I leaned forward and slammed a hand over the parchment. The fire in my irises reflected on her face. “You’re lying, too.”

She tensed. “About what, hmm? I didn’t come all this way to lie to you.” She released a low chuckle. “I could’ve done that in a letter.”

“I hope you’re not lying,” Ara said quietly, “not about this.”

Calypso’s humor faded. She slid the map from under my hand and rolled it up. “I wouldn’t lie about this.” As she tucked it into her satchel, she said to Iaso, “I’ll continue my inquiry in King’s Port. Ships come and go daily. With new men come new stories.”

“Let us know what you find,” Iaso urged.

Calypso slid past us and left without another word. Meanwhile, Ara surveyed Iaso.

She lifted a brow. “Yes?”

Ara shook her head. “Nothing, it’s just…you two look incredibly similar. Identical, other than the eyes.”

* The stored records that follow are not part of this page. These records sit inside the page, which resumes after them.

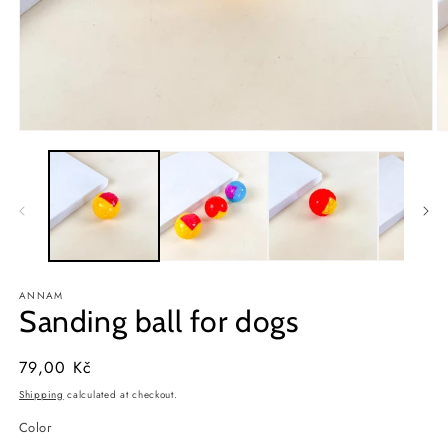
Open
O
media
m
1
2
in
in
modal
m
ANNAM
Sanding ball for dogs
Regular
79,00 Kč
price
Shipping
calculated at checkout.
Color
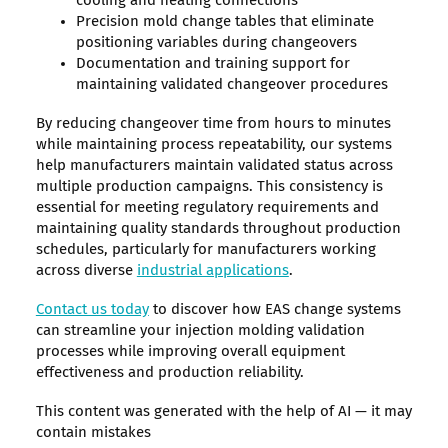
cooling and heating connections
Precision mold change tables that eliminate
positioning variables during changeovers
Documentation and training support for
maintaining validated changeover procedures
By reducing changeover time from hours to minutes
while maintaining process repeatability, our systems
help manufacturers maintain validated status across
multiple production campaigns. This consistency is
essential for meeting regulatory requirements and
maintaining quality standards throughout production
schedules, particularly for manufacturers working
across diverse
industrial applications
.
Contact us today
to discover how EAS change systems
can streamline your injection molding validation
processes while improving overall equipment
effectiveness and production reliability.
This content was generated with the help of AI — it may
contain mistakes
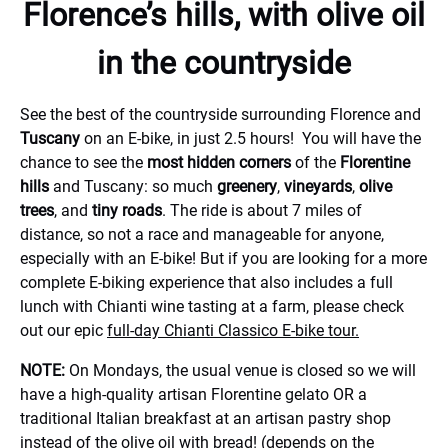
Florence’s hills, with olive oil
in the countryside
See the best of the countryside surrounding Florence and
Tuscany
on an E-bike, in just 2.5 hours! You will have the
chance to see the
most hidden corners
of the
Florentine
hills
and Tuscany: so much
greenery
,
vineyards
,
olive
trees
, and
tiny roads
. The ride is about 7 miles of
distance, so not a race and manageable for anyone,
especially with an E-bike! But if you are looking for a more
complete E-biking experience that also includes a full
lunch with Chianti wine tasting at a farm, please check
out our epic
full-day Chianti Classico E-bike tour.
NOTE:
On Mondays, the usual venue is closed so we will
have a high-quality artisan Florentine gelato OR a
traditional Italian breakfast at an artisan pastry shop
instead of the olive oil with bread! (depends on the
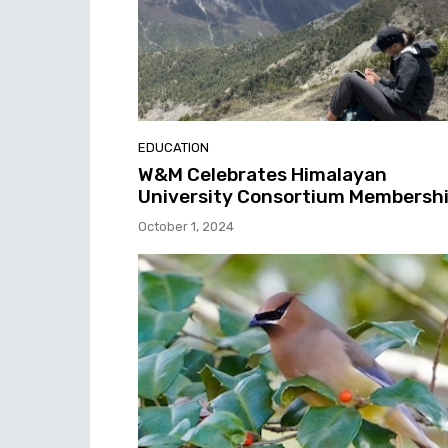
EDUCATION
W&M Celebrates Himalayan
University Consortium Membersh
October 1, 2024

Iaso chuckled. “Well, we are twins.”

“Ah, yes, the twin sister you lied about for years.” I sneered. “Oh, how grateful you were to have a son—family, at last. Tell me, did she ever cross your mind when you looked me in the eye and recounted how you’d been without a family for centuries?”

Ewan straightened.

“I had been without one for centuries,” she said. “Since the moment I cut contact with her half a millennium ago.”

Ara asked, “Why did you cut her off?”